** INFORMATION SHOWN follows **

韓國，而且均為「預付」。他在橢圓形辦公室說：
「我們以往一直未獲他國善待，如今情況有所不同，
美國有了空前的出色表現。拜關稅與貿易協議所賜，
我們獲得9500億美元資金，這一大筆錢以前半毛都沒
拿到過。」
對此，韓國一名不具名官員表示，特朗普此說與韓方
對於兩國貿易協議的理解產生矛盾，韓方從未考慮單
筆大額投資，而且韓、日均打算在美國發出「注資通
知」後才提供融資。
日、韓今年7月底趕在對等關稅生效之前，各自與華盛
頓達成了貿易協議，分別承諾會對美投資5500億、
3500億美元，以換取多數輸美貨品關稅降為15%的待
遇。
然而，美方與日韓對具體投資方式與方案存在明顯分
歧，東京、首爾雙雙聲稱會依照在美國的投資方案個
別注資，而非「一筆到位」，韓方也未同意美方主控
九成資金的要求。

** End of INFORMATION SHOWN **

Arrange the text of every item as a JSON list of strings, with one string for each line and no blank lines.

WRITTEN ANSWER:
[
  "韓國，而且均為「預付」。他在橢圓形辦公室說：",
  "「我們以往一直未獲他國善待，如今情況有所不同，",
  "美國有了空前的出色表現。拜關稅與貿易協議所賜，",
  "我們獲得9500億美元資金，這一大筆錢以前半毛都沒",
  "拿到過。」",
  "對此，韓國一名不具名官員表示，特朗普此說與韓方",
  "對於兩國貿易協議的理解產生矛盾，韓方從未考慮單",
  "筆大額投資，而且韓、日均打算在美國發出「注資通",
  "知」後才提供融資。",
  "日、韓今年7月底趕在對等關稅生效之前，各自與華盛",
  "頓達成了貿易協議，分別承諾會對美投資5500億、",
  "3500億美元，以換取多數輸美貨品關稅降為15%的待",
  "遇。",
  "然而，美方與日韓對具體投資方式與方案存在明顯分",
  "歧，東京、首爾雙雙聲稱會依照在美國的投資方案個",
  "別注資，而非「一筆到位」，韓方也未同意美方主控",
  "九成資金的要求。"
]